La République Démocratique du Congo accueillera la 41e édition des Championnats d’Afrique de lutte en 2027. La décision a été officialisée lors de l’Assemblée Générale de United World Wrestling Africa, tenue à Alexandrie, en Égypte.
Ce qui relevait encore récemment d’une simple manifestation d’intérêt s’est mué en engagement officiel. Un signal fort, porté notamment par le soutien affiché de Nenad Lalovic, président de United World Wrestling. Cette marque de confiance illustre le crédit retrouvé par Kinshasa sur la scène sportive continentale et positionne désormais la RDC comme un acteur incontournable de la lutte africaine.
Pour la Fédération congolaise des luttes associées, l’heure est à la structuration. Le cap est clair : méthodologie, anticipation et professionnalisme.
« Notre priorité est de faire rapport au ministre des Sports et aux instances dirigeantes du sport congolais afin d’installer le comité d’organisation dans les plus brefs délais », a précisé Éric Kinzambi, président de la FECOLUTAS. « Nous devons élaborer un chronogramme précis et enclencher les commandes d’équipements homologués. L’objectif est simple : garantir une édition irréprochable, à la hauteur des attentes. »
United World Wrestling entend jouer pleinement son rôle d’accompagnement. « Nous sommes prêts à vous assister à chaque étape », a assuré Nenad Lalovic. « Que ce soit par l’envoi d’experts techniques, de matériel ou d’un appui logistique, notre engagement est total. C’est la garantie d’une organisation répondant aux meilleurs standards internationaux. »
Avec près de 1 000 athlètes, officiels et délégations attendus, la RDC ambitionne de hisser ces championnats au niveau des références continentales, voire mondiales.
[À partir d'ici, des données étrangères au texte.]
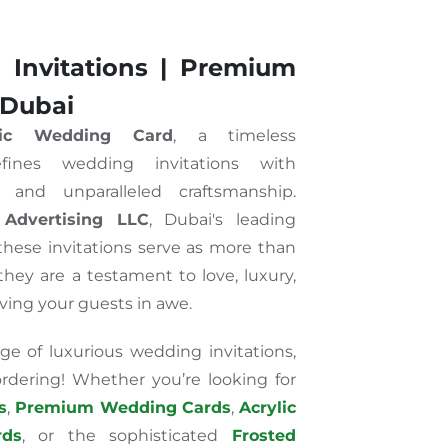
 Invitations | Premium
 Dubai
lic Wedding Card
, a timeless
fines wedding invitations with
e, and unparalleled craftsmanship.
 Advertising LLC
, Dubai's leading
 these invitations serve as more than
ey are a testament to love, luxury,
aving your guests in awe.
ge of luxurious wedding invitations,
 ordering! Whether you’re looking for
s
,
Premium Wedding Cards
,
Acrylic
ds
, or the sophisticated
Frosted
Pour y parvenir, le pays compte capitaliser sur l’héritage infrastructurel des IXes Jeux de la Francophonie. Les installations sportives rénovées ou construites à cette occasion offrent à Kinshasa une base solide pour organiser une compétition moderne, sécurisée et médiatisée. Au-delà du volet sportif, l’événement représente un enjeu d’image majeur : démontrer la capacité de la RDC à accueillir des rendez-vous internationaux d’envergure.
Le défi est multidimensionnel. Réussir ces championnats implique une synergie entre le gouvernement, le ministère des Sports, la FECOLUTAS, les partenaires privés et les instances internationales. Formation des officiels, accueil des délégations, retransmission télévisée, promotion de la discipline : chaque détail comptera.
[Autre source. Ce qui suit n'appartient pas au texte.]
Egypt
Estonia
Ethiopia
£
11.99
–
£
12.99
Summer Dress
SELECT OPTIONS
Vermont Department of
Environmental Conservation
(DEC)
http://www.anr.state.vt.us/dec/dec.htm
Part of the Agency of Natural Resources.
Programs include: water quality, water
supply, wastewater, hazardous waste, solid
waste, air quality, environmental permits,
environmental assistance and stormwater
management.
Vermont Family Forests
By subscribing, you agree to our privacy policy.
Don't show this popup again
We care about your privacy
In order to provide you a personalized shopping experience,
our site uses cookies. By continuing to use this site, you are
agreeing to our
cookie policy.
Sur le plan sportif, la RDC veut aussi briller sur les tapis. La dynamique est déjà lancée avec la 40e édition en cours en Égypte. Les Léopards lutte y entrent en lice ce lundi 27 avril 2026, portés par l’ambition et la détermination. Symbole de cette nouvelle génération : Dunia Sibomana Rodriguez, 18 ans. Le jeune lutteur, qui évolue aux États-Unis, a rejoint la sélection nationale pour renforcer les chances de médailles congolaises.
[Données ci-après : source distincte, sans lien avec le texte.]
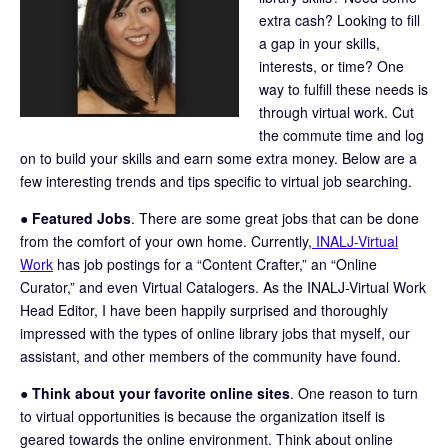
extra cash? Looking to fill
a gap in your skills,
interests, or time? One
way to fulfill these needs is
through virtual work. Cut
the commute time and log
on to build your skills and earn some extra money. Below are a
few interesting trends and tips specific to virtual job searching.
●
Featured Jobs
. There are some great jobs that can be done
from the comfort of your own home. Currently,
INALJ-Virtual
Work
has job postings for a “Content Crafter,” an “Online
Curator,” and even Virtual Catalogers. As the INALJ-Virtual Work
Head Editor, I have been happily surprised and thoroughly
impressed with the types of online library jobs that myself, our
assistant, and other members of the community have found.
●
Think about your favorite online sites
. One reason to turn
to virtual opportunities is because the organization itself is
geared towards the online environment. Think about online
Obtenir l’organisation de la 41e édition n’est pas une fin en soi, mais le début d’un processus exigeant. Entre 2026 et 2027, Kinshasa devra prouver sa capacité à transformer cette opportunité en succès organisationnel et sportif.
Si le pari est relevé, la RDC s’imposera durablement comme un pôle majeur de la lutte en Afrique subsaharienne. Plus qu’une compétition, c’est l’image d’un pays qui se joue, et la crédibilité d’un projet sportif national qui se construit. Le compte à rebours est lancé.